Modern Day 'Pirate' Sent to the Brig
by Shelley Hodgson/News.com.au on 7 Jun 2006

Stolen Premier Cru moored at Port Sorell SW
A Modern-day pirate who sailed to Tasmania aboard a $350,000 luxury yacht that he had stolen is jailed for at least nine months.
David James Appleby, 41, pleaded guilty to 13 counts of theft and five firearms offences. The thefts relate to about $680,000 of property stolen over almost 11 years.
Appleby's booty from the spree included a $42,000 Mazda MX6 car stolen in 1994, driven for 1½ days and then stored in a factory, a $25,000 caravan, a $63,000 cruise boat and trailer, a $45,000 Bobcat and $70,000 Land Rover Discovery.
The spree culminated in Appleby, of Patterson Lakes in Victoria, stealing the 13.4m yacht Premier Cru from Blairgowrie Yacht Squadron on January 31, 2005.
Premier Cru was co-owned by liquor baron Philip Murphy and friend Rob Hampson.
The County Court was told Appleby had been suffering from bipolar disorder for eight or nine years but that it was misdiagnosed as depression. Anti-depressant medication only exacerbated his condition, the court heard.
Judge Leo Hart said yesterday he accepted Appleby's actions were impulsive and that he was seriously psychiatrically disturbed when he stole the yacht.
Judge Hart said that, given the medical and psychiatric evidence, he accepted it was more likely Appleby's crimes were influenced by his mental condition than by greed.

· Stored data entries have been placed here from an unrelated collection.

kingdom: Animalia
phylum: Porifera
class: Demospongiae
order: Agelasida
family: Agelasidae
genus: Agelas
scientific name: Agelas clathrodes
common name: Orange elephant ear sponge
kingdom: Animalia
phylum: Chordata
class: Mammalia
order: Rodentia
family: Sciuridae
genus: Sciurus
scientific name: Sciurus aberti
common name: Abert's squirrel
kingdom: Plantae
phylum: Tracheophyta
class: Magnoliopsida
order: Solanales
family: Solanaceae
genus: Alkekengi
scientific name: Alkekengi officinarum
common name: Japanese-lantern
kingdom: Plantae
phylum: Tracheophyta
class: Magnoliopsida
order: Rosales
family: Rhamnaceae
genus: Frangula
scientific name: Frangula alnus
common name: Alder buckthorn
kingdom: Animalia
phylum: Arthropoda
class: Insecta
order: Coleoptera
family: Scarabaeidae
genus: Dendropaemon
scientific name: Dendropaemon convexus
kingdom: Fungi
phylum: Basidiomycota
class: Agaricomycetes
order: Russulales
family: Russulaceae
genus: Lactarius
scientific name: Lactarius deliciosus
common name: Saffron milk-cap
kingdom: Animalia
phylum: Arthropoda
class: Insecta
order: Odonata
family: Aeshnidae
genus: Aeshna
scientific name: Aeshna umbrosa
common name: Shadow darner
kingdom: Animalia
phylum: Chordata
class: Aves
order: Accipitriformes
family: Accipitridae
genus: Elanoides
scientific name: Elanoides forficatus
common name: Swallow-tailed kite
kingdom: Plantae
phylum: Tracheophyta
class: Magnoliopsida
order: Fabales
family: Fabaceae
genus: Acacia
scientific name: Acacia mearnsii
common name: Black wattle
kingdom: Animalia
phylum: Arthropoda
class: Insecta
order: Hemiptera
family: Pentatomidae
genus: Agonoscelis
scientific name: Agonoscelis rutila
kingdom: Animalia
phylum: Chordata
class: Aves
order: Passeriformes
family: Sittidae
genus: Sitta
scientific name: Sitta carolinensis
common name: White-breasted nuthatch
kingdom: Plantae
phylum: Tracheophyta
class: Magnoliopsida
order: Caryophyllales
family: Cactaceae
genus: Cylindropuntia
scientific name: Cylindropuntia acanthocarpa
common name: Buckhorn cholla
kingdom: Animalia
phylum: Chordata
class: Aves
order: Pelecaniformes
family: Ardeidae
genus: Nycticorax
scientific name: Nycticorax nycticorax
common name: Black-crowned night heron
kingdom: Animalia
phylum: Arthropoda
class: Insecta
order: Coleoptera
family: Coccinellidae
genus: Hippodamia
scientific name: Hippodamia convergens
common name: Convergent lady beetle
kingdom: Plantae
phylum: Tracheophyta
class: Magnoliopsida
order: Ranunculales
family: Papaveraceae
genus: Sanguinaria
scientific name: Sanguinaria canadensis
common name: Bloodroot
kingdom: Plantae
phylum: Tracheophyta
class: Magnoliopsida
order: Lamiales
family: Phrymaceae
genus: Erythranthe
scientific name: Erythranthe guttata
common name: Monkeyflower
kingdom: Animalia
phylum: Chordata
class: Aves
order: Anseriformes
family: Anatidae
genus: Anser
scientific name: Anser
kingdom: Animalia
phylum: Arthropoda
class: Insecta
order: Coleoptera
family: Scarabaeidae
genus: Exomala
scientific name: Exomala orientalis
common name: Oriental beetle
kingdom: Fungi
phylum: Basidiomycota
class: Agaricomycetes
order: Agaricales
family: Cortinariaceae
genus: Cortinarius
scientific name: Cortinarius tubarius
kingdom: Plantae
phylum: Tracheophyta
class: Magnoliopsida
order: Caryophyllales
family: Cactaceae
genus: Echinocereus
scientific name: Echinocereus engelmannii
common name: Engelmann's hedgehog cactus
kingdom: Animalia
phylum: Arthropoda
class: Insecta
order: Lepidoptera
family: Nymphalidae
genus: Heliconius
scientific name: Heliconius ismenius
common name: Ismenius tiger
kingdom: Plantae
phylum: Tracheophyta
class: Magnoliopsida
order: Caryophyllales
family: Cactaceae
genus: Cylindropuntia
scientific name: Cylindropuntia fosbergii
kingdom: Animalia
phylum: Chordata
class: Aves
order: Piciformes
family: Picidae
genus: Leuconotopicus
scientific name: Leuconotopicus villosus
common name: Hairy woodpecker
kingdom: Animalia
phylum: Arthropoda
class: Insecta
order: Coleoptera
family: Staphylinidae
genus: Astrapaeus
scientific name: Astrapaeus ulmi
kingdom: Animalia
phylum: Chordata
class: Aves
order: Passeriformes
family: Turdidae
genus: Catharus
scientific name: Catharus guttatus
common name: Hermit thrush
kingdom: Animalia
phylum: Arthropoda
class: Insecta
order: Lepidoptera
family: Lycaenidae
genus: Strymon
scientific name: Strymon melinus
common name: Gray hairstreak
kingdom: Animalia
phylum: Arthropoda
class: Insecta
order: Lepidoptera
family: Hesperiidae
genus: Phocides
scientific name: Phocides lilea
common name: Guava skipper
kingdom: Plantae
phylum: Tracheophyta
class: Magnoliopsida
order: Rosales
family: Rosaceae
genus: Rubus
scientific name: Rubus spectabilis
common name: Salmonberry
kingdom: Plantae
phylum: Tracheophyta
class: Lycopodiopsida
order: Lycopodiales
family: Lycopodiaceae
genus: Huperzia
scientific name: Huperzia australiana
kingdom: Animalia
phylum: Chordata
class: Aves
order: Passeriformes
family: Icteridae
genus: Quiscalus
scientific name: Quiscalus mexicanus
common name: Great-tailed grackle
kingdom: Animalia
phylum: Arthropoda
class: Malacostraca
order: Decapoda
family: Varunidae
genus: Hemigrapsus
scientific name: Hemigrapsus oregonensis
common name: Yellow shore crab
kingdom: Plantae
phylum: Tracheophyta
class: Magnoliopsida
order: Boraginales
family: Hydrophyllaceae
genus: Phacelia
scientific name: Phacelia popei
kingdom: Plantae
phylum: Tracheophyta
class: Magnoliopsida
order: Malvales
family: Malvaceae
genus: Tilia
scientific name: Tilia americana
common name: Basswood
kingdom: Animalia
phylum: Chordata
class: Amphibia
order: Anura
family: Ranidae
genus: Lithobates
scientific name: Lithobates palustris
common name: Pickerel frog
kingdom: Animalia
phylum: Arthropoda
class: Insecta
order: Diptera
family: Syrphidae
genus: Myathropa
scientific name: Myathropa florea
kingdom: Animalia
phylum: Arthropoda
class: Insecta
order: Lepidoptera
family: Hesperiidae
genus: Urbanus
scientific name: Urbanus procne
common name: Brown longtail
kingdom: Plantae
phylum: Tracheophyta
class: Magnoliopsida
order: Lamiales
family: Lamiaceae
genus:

Appleby, an experienced sailor, got in an inflatable dinghy with his dog and paddled out to the luxury yacht, hot-wiring it and motoring out into Bass Strait.
He said in his police interview that it was a spur-of-the-moment decision when he was depressed and contemplating suicide, thinking about jumping off the boat in the middle of Bass Strait, but decided his dog and the yacht would be lost.
He sailed it through one of the worst storms to hit southeastern Australia in some years and finally anchored in Port Sorrell in Tasmania.